▶ Tujuan Anda
Cetak tanpa perubahan bagian opini tentang kasus Hambalang di bawah ini, semuanya mulai dari "opini musri nauli" turun sampai "pemberitaan Kasus Hambalang.".

▶ Teks Sumber
━━━━━━━━━━━━━━━━
23 Desember 2012

opini musri nauli : IRAMA POLITIK ANDI MALLARANGENG




Kasus Hambalang masih menyisakan catatan kecil. Apakah akan berlanjut kepada tersangka lain ataupun hanya berhenti di Andi Mallarangeng (AM)?

Membicarakan kasus Hambalang memang salah satu topik yang hangat sepanjang tahun 2012. Dimulai dari “kesaksian” M. Nazaruddin, “persoalan BBM” Anggie, hingga disebut-sebutntya nama Anas Urbaningrum dan AM. Terlepas dari akhir kasus ini yang kemudian memuncak ditetapkannya AM sebagai tersangka, pemberitaan media massa memberikan porsi yang cukup besar terhadap hal ikhwal pemberitaan Kasus Hambalang.
Setelah ditetapkannya AM sebagai tersangka, pemberitaan bergeser. Penetapan AM sebagai tersangka yang kemudian diikuti pengunduran diri AM, justu pemberitaan mengapresiasi terhadap pengunduran diri AM. Pengunduran diri merupakan langkah maju dan media massa memberitakan cukup besar.
━━━━━━━━━━━━━━━━
▶ Data Hasil Ekstraksi
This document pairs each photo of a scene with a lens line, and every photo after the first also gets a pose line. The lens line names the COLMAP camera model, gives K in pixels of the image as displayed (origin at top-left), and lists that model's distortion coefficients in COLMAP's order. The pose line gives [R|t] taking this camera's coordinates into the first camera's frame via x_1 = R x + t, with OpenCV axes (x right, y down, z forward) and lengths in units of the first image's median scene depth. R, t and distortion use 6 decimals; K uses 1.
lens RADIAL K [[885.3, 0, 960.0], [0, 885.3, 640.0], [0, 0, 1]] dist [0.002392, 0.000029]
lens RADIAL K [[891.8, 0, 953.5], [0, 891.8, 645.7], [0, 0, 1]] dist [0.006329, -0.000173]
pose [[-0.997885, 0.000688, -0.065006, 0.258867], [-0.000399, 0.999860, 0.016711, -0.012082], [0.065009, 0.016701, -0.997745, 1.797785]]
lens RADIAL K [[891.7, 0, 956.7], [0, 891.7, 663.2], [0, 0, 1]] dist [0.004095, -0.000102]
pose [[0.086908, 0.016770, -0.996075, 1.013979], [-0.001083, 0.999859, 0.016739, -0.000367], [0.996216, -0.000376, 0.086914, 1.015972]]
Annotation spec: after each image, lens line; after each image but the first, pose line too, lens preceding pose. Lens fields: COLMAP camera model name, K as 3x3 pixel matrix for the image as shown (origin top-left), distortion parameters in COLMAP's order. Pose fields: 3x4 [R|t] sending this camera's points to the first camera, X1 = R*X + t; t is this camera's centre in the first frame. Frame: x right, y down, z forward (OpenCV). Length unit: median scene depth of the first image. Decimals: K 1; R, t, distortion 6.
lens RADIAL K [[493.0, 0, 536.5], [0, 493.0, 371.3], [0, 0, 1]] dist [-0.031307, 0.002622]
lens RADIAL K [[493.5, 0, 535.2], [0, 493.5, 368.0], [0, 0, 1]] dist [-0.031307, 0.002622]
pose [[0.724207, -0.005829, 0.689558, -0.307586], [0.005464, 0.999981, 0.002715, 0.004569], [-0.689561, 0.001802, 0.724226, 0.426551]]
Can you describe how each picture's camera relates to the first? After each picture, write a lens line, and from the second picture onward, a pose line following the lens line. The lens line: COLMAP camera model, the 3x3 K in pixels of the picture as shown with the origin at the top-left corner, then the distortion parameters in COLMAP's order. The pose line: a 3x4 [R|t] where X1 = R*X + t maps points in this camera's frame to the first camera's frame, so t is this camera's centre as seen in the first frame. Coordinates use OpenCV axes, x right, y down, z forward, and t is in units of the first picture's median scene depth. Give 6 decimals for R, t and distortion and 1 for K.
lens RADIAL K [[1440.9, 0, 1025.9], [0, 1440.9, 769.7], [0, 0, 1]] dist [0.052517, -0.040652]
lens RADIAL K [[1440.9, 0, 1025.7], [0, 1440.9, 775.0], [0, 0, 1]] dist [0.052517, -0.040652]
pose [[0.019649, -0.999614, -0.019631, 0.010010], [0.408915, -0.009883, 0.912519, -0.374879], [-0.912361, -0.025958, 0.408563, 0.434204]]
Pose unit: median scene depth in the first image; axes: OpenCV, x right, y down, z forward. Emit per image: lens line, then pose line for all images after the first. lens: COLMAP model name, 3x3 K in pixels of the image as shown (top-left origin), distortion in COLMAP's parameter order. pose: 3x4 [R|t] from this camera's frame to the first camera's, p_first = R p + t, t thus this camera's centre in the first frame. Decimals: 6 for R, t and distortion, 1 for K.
━━━━━━━━━━━━━━━━
▶ Tugas yang Selesai
opini musri nauli : IRAMA POLITIK ANDI MALLARANGENG




Kasus Hambalang masih menyisakan catatan kecil. Apakah akan berlanjut kepada tersangka lain ataupun hanya berhenti di Andi Mallarangeng (AM)?

Membicarakan kasus Hambalang memang salah satu topik yang hangat sepanjang tahun 2012. Dimulai dari “kesaksian” M. Nazaruddin, “persoalan BBM” Anggie, hingga disebut-sebutntya nama Anas Urbaningrum dan AM. Terlepas dari akhir kasus ini yang kemudian memuncak ditetapkannya AM sebagai tersangka, pemberitaan media massa memberikan porsi yang cukup besar terhadap hal ikhwal pemberitaan Kasus Hambalang.